======== Task input ========

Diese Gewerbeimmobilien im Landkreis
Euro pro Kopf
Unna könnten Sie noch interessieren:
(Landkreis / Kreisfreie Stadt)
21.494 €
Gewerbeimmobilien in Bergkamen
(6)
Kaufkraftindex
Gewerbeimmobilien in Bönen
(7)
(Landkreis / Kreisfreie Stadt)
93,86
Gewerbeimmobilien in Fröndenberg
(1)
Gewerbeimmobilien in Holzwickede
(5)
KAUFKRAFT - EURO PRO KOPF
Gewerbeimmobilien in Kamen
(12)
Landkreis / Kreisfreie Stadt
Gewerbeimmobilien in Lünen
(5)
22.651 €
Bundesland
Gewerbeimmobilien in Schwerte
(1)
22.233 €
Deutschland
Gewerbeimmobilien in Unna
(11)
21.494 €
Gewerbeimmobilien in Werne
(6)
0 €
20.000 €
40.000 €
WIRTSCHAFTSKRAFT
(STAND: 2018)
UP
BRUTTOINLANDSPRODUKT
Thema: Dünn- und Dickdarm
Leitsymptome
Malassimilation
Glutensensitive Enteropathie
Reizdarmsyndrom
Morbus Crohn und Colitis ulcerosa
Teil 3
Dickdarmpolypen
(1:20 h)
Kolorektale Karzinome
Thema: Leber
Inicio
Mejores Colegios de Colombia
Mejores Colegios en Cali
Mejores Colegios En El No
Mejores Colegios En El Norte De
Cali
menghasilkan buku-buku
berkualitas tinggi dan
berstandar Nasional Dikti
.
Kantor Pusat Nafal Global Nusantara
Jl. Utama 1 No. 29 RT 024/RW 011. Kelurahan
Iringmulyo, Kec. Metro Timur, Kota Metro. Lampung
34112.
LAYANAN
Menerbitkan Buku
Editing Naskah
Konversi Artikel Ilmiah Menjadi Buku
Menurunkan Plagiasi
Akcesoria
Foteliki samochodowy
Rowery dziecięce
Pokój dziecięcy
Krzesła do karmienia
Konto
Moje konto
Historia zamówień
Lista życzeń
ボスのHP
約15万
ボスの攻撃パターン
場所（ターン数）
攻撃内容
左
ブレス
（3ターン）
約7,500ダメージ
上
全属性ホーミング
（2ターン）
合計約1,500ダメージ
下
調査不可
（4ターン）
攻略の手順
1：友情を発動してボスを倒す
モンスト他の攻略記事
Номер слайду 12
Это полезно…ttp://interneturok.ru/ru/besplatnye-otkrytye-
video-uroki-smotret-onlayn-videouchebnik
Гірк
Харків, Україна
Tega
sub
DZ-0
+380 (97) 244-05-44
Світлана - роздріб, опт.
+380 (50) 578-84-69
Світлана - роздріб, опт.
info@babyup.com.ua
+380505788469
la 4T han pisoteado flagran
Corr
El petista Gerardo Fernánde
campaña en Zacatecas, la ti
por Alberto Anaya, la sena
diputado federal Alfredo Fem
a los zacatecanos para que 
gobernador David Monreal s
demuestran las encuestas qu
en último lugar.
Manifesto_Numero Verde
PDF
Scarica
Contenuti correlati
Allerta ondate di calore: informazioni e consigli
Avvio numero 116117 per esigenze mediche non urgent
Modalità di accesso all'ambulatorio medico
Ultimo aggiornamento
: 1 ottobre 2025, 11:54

========

Exercise prompt – When the string "Mejores" occurs in a line of the material, that line belongs in the answer.

Task response –
Mejores Colegios de Colombia
Mejores Colegios en Cali
Mejores Colegios En El No
Mejores Colegios En El Norte De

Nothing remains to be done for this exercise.